The discovery of the 1933 oxygen cylinder made Chin wonder. “If Sandy had fallen down the North Face, his remains or his body could be somewhere near here.”

Chin suspected that Irvine’s remains could be close. “Sandy could potentially be a few hundred yards up the glacier from here toward the mountain,” he told National Geographic.

In the days that followed, Chin and his crew began taking a circuitous route across the folds and crevasses of the glacier.

“It was actually Erich Roepke [filmmaker] who spotted something and was like, ‘Hey, what’s that?’,” said Chin.
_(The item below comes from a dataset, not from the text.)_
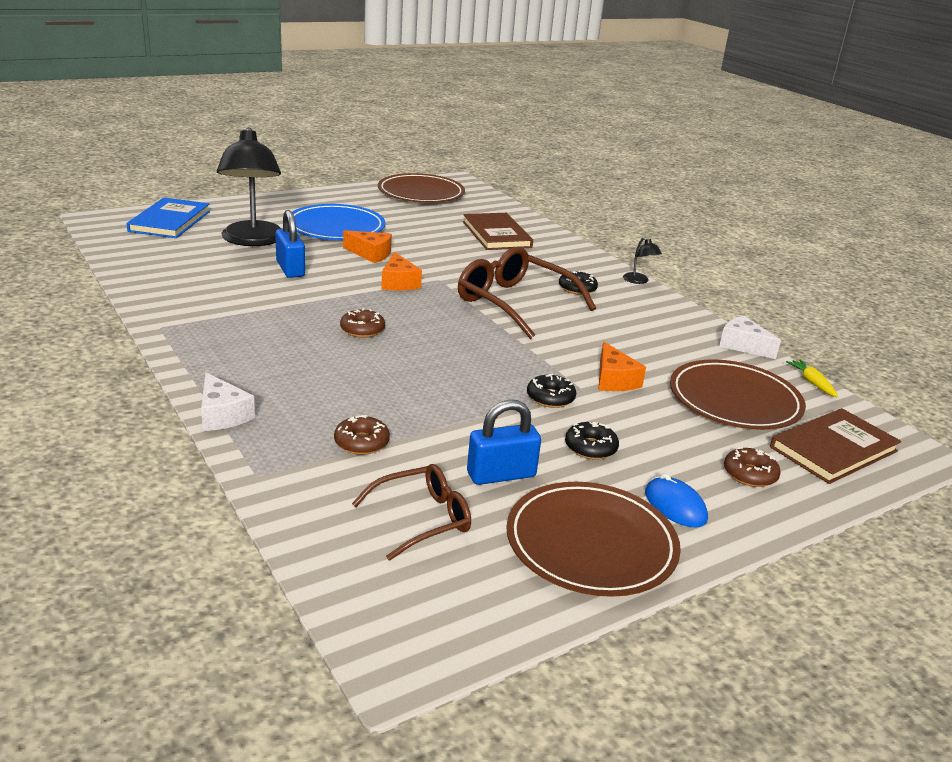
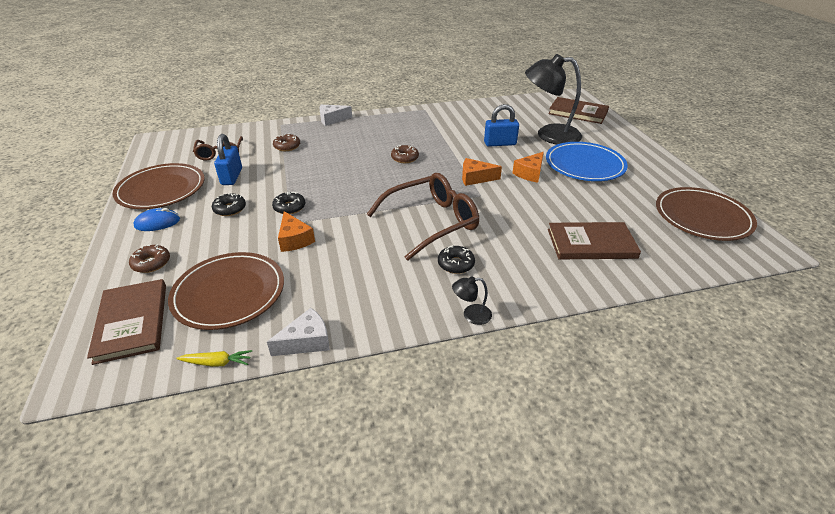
camera: 110 degrees right, 10 degrees up
blue book [127,197,210,238] -> brown book [548,97,609,124]
orange cheese [599,342,646,391] -> orange cheese turned 120 degrees counterclockwise [278,211,315,252]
It was the boot, emerging from the ice. “I think it literally melted out a week before we found it.”

Andrew ‘Sandy’ Irvine (Alamy Stock Photo)
Irvine’s legacy

Julie Summers, Irvine’s great niece and biographer, said it is “remarkable” to see the discovery made almost exactly 100 years after their deaths. She was “moved to tears” when she heard that her blood relative’s boot had been found.

“I have lived with this story since I was a seven-year-old when my father told us about the mystery of Uncle Sandy on Everest. The story became more real when climbers found the body of George Mallory in 1999, and I wondered if Sandy’s body would be discovered next.

“When Jimmy told me that he saw the name A.C. Irvine on the label on the sock inside the boot, I found myself moved to tears. It was and will remain an extraordinary and poignant moment.”


Jimmy Chin led the small team which made the breakthrough discovery (National Geographic/Erich Roepke)
‘We weren’t even looking’ – Jimmy Chin

“Any expedition to Everest follows in the shadow of Irvine and Mallory,” Chin said. “Sometimes in life the greatest discoveries occur when you aren’t even looking.

“This was a monumental and emotional moment for us and our entire team on the ground, and we just hope this can finally bring peace of mind to his relatives and the climbing world at large,” he added.

Chin has declined to reveal the precise location of the find in order to deter trophy hunters.